Die Kenntnis des Prozentsatzes an Eisenerz ist wichtig, um zu entscheiden, welcher Anteil an Eisenerz für die Gewinnung und Verwendung in der Stahlproduktion wirtschaftlich sein kann. Die meisten großen Stahlhersteller sind bestrebt, Eisenerz mit hohem Eisengehalt zu verwenden, um maximale Effizienz zu erzielen.
Das Fe-Symbol und der damit verbundene Eisengehalt im Erz
Eisenerz ist eine Quelle von Eisen für die Industrie. Es enthält verschiedene Mineralien, die Eisen enthalten. Das häufigste Mineral, das Eisen enthält, ist Hämatit. Es besteht aus Eisenoxid (III) - Fe2O3 und hat einen hohen Eisengehalt.

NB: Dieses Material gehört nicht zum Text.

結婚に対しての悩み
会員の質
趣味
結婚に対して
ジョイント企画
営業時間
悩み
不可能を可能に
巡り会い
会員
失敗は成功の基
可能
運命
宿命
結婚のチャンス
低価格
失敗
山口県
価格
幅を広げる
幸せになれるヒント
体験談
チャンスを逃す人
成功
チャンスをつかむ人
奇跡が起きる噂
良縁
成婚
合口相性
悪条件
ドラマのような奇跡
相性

Die Menge an Eisen, die aus Eisenerz gewonnen werden kann, hängt von seinem Inhalt ab. Im Durchschnitt enthält Eisenerz etwa 40-60% Eisen. So können aus 1 Tonne Eisenerz etwa 400-600 kg Eisen gewonnen werden. Der Eisengehalt im Erz kann jedoch je nach Lagerstätte und Zusammensetzung erheblich variieren.